La vivienda es, probablemente, la resaca más dura de este periodo de exuberancia. Precios disparados, alquileres inalcanzables para muchos jóvenes y familias, la salida silenciosa de residentes del centro y de barrios tradicionales. Hemos permitido que la lógica del mercado, con escasos contrapesos, marque el ritmo de la ciudad. Y ahora nos sorprendemos de las consecuencias, como quien promete en enero que nunca volverá a abusar del turrón.
Hay que asumir que el problema de la vivienda no tiene una solución inmediata y que se extiende a toda la provincia. Uno reflexiona y no alcanza a calibrar todavía el impacto social que tendrá el hecho de que miles de personas no puedan acceder a la compra o al alquiler de una casa. Es una anomalía profunda que condiciona proyectos vitales, expulsa talento y erosiona la cohesión social.

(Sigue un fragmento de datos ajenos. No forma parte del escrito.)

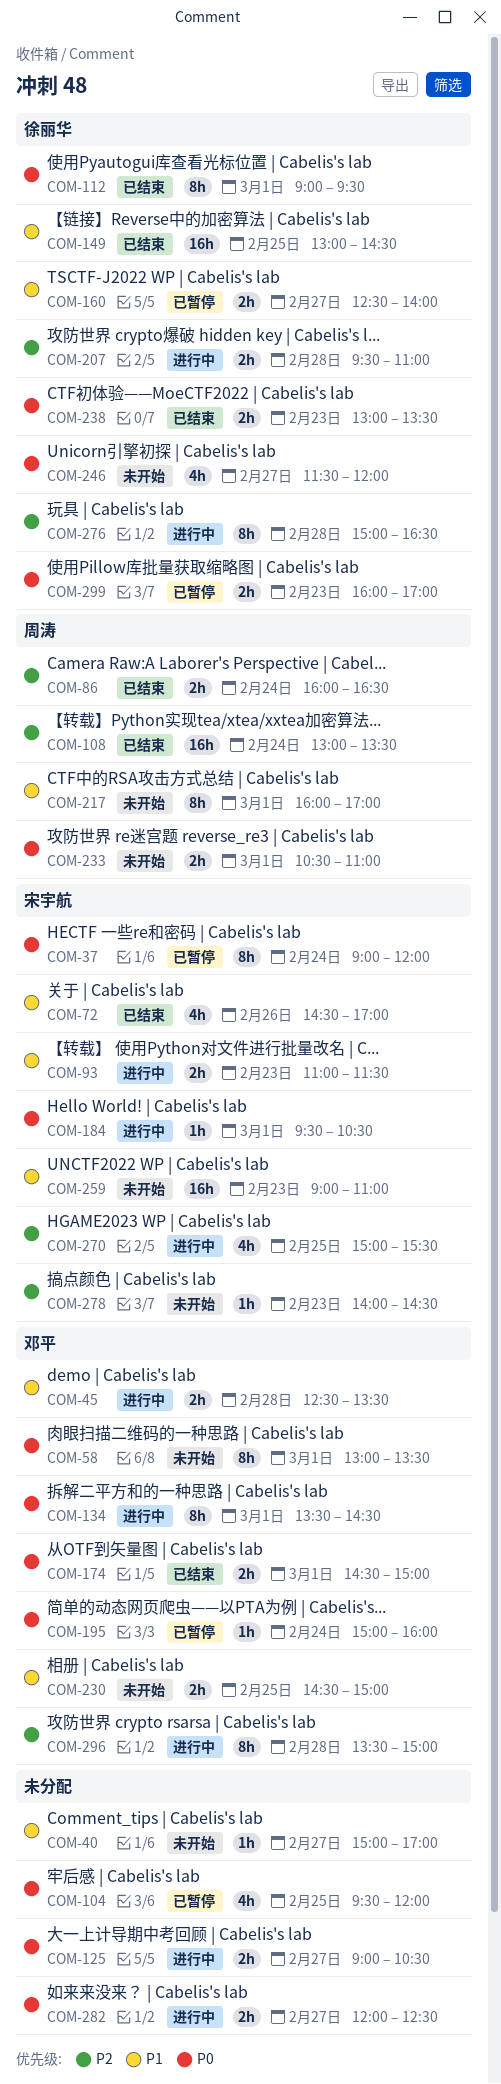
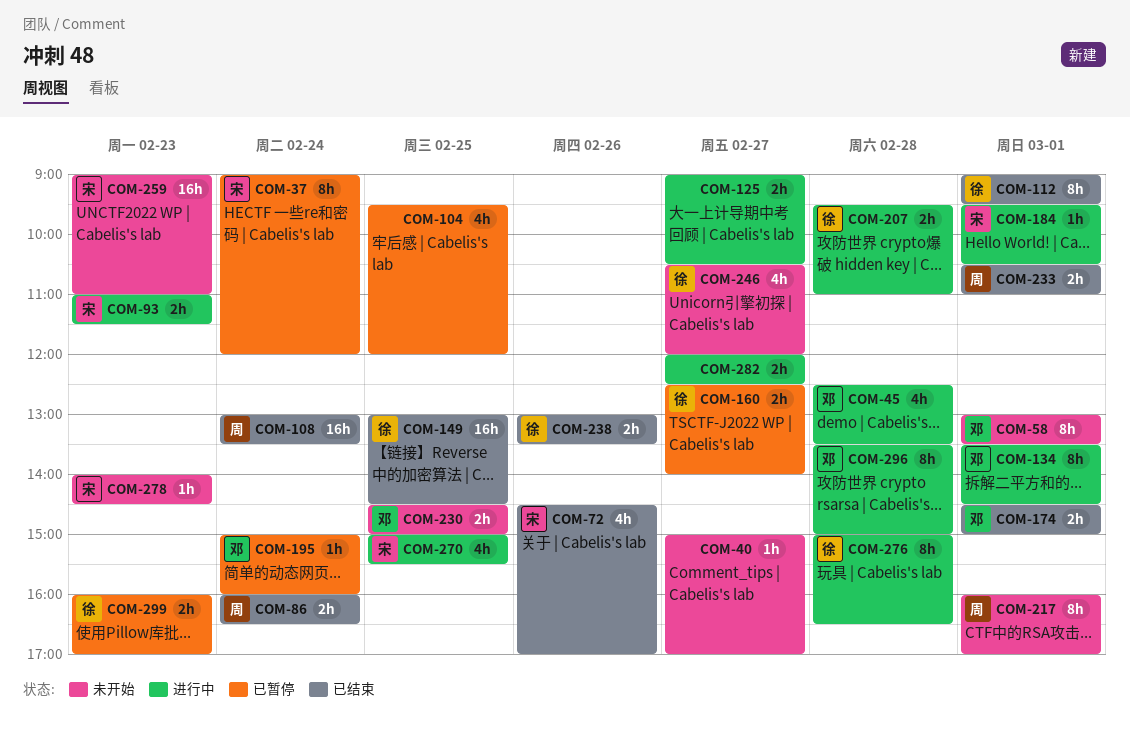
COM-45, estimate: 2h -> 4h
COM-233, status: 未开始 -> 已结束
COM-238, day: Feb 23 -> Feb 26
COM-246, begins: 11:30 -> 10:30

La masificación en determinadas zonas y momentos del año, el consumo desaforado, la ciudad convertida en escenario permanente —para eventos, para redes sociales, para el visitante fugaz— forman parte de ese mismo fenómeno que no es exclusivo de Málaga, pero que aquí se manifiesta con especial intensidad. Existe el riesgo de vivir de cara al escaparate y de espaldas a la vida cotidiana; de confundir dinamismo con ruido, crecimiento con prisa, éxito con acumulación.

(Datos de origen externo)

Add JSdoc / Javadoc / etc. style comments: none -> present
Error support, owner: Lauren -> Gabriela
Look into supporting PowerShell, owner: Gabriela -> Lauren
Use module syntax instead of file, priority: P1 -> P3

Por eso el cambio de año es una buena excusa para formular propósitos colectivos. No como brindis al sol, sino como decisiones conscientes. Propósitos como poner límites al turismo sin demonizarlo; entender la vivienda como un derecho y no solo como un activo financiero; apostar por una ciudad más habitable, menos congestionada y más justa; recuperar la idea de que Málaga no es solo un producto, sino un proyecto compartido.
En enero todos prometemos hacer más deporte, comer mejor y cuidarnos un poco más. Las ciudades deberían hacer lo mismo. Málaga no necesita renunciar a lo que la ha hecho atractiva, pero sí aprender a cuidarse para no morir de éxito. Porque los excesos se disfrutan un tiempo; las consecuencias, en cambio, suelen durar mucho más. Y no hay propósito que valga si no estamos dispuestos, de verdad, a cumplirlo.